The goal is not to reduce the hobby to a spreadsheet. It is to use a more structured approach to ask better questions. Modern Pokémon sets are rarely broad in a simple, equal-weighted way. They form around chase clusters, secondary demand, graded-market constraints, and lifecycle shifts.

Understanding those dynamics does not replace taste, collecting goals, or card-level analysis. It makes each of them sharper. The top chase card may start the conversation, but the structure around that card is where the market actually forms.

Methodology Notes

Relic Passage Research uses a public-safe summary layer derived from a broader Pokémon market database. The database combines third-party Pokémon market data, including PokémonPriceTracker where available, with Relic Passage enrichment for sold activity, graded pricing, population visibility, lifecycle classification, and set-level market structure.

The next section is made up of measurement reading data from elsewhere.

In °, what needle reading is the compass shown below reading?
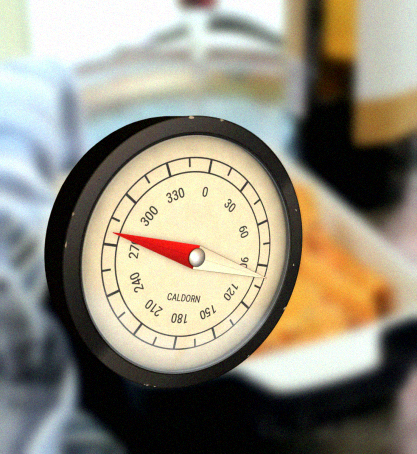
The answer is 277.5 °
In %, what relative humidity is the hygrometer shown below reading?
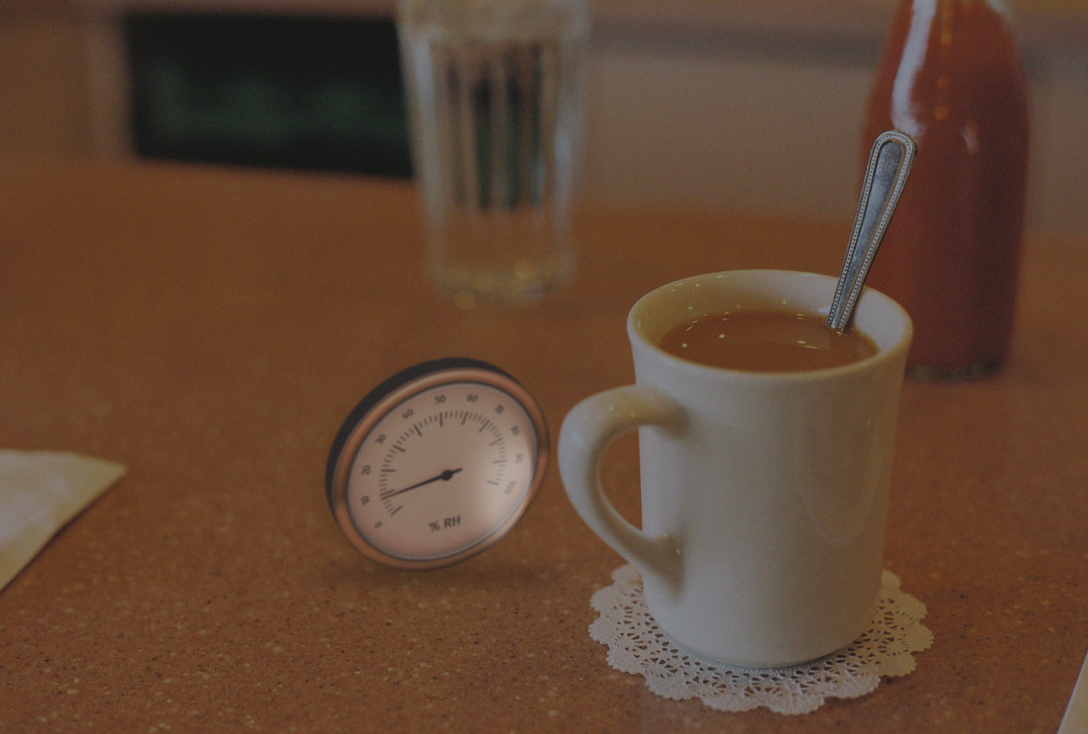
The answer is 10 %
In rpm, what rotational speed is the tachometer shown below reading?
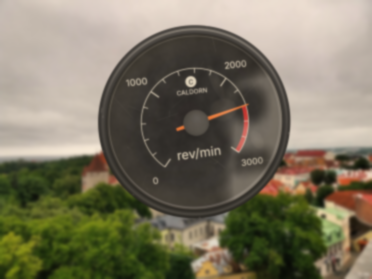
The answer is 2400 rpm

Source availability, field coverage, and update frequency vary by table and set, so the metrics should be read as structured market indicators rather than exhaustive market totals.

The analysis in this article is based on a candidate-enriched research universe, not a full checklist census. Relic Passage tracks a broad raw-card universe, then applies deeper enrichment to cards most likely to carry market signal.

Chase clusters are identified using a blend of multiple market signals rather than a simple top five ranking. This approach is designed to identify the cards that actually lead a set’s high-interest market identity.

Sold activity is separated into raw, PSA 10, and other graded transactions because graded cards can dominate blended dollar volume. Raw sold-count share helps show buyer participation, while PSA 10 sold-dollar share shows where graded transaction value concentrates.

Population and gem-rate metrics should be read as supply-structure indicators, not deterministic price forecasts. A low gem rate can support PSA 10 premiums, but graded prices also depend on demand, existing population, liquidity, and lifecycle stage.